The accuracy was higher than I expected, 50% for the model provided the images and 26% for the model provided the tokenized images. It then suggested to try a supervised fine-tuning step before the RL fine-tuning. I said sure, and went back to sleep for another hour.
When I woke up again, it had trained a model achieving 95% on Galaxy10, a benchmark where state-of-the-art is 89%. Even more surprising was that this was with the tokenized images. I had to go to work and meetings but spent the rest of the day thinking that this was too good to be true. But looking at the code, I couldn't spot an obvious bug! I verified the test set wasn't leaked during training.
Then I told it to run another experiment with just supervised fine-tuning and additional diagnostics tracking. That one reached 99%. And that's when I was certain there was a bug, I've looked at Galaxy10 data closely enough to know that 99% is impossible given the genuinely ambiguous entries in the dataset. In fact, I had the opinion that 90% was the saturation ceiling. (Update: I just classified all 796 galaxies in the test-set by eye, and got 90.1%.)
The bug
You can see in the loss curve that there's a point during training where the loss drops dramatically to 0 and accuracy spikes to >90%. This is a textbook symptom of shortcut learning — the model found a way to trivially predict the label.
After more time than I'd like to admit on this side project, I found the bug. The prompt provided to the model included not just "classify this galaxy into these classes" but also the index of that galaxy in the original dataset. Now, this dataset happened to be sorted by class! So indices 0-2,000 were class 0, 2,000-4,000 were class 1, and so on. The model learned this around batch 130 and from then on, was able to classify every galaxy nearly perfectly, even in the test set.
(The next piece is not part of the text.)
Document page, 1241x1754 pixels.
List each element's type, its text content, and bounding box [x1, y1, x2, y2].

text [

Sneaky.

What I learned
Opus 4.6 can work for 7+ hours running experiments and get interesting results, all while I sleep. But, like any research assistant, it can make subtle mistakes that are hard to spot. And as soon as the model finds good results, it takes them at face value. Unlike human research assistants, it seemed to lack the scientific instinct of always being skeptical of results. In its experiment log, it referred to these results as a "BREAKTHROUGH" and "transformative!".
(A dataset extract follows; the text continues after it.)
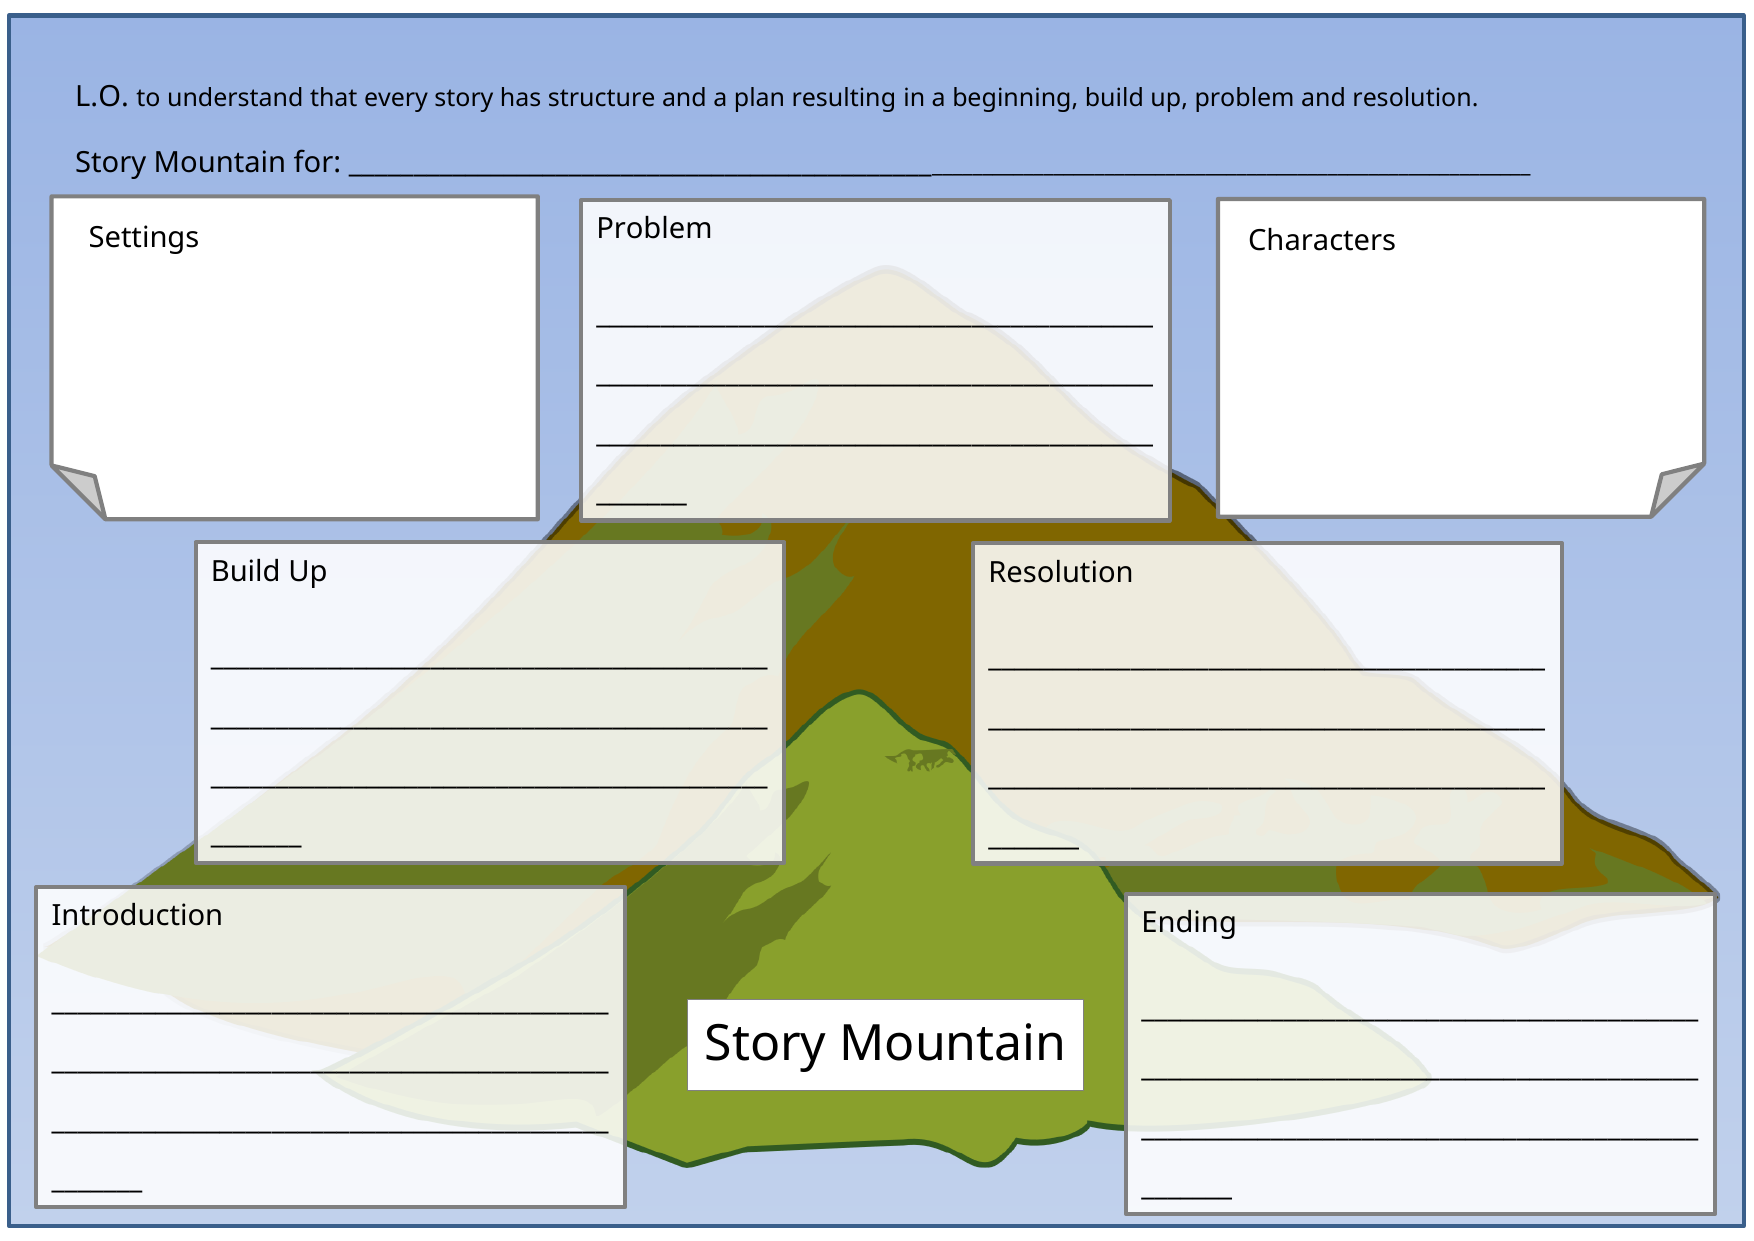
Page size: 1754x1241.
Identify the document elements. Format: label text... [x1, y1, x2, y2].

picture [36, 265, 1721, 1168]
text L.O. to understand that every story has structure and a plan resulting in a beginning, build up, problem and resolution. [75, 75, 1679, 115]
text Story Mountain for: ________________________________________________________________________________________________________ [75, 141, 1679, 181]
I've seen similar behaviour through my beta-testing of Kosmos and in my own benchmarks (see GravityBench). Although, when I told Claude to be skeptical, that 99% was impossible, and asked it to look for mistakes, it was able to find the bug on its own after some time!
The question, on whether these tools actually improve productivity or just the illusion of productivity, is settled for me. Could I have implemented this experiment by hand? Yes. Would I have? Not while I was asleep. The experiment happened in hours that would have otherwise been zero-output time, and I did get interesting results from the non-buggy version.
One question that matters for academia is the cost of these tools. Right now I'm spending a lot of my personal money on subscriptions as a grad student. Yes, it will become more accessible as prices drop. However, there will always be a premium tier for the most capable agents, and thus there will be inequality in productivity. I would encourage allocating research funding towards making these tools accessible for students, so they don't pay out of pocket. It's a powerful investment for accelerating research.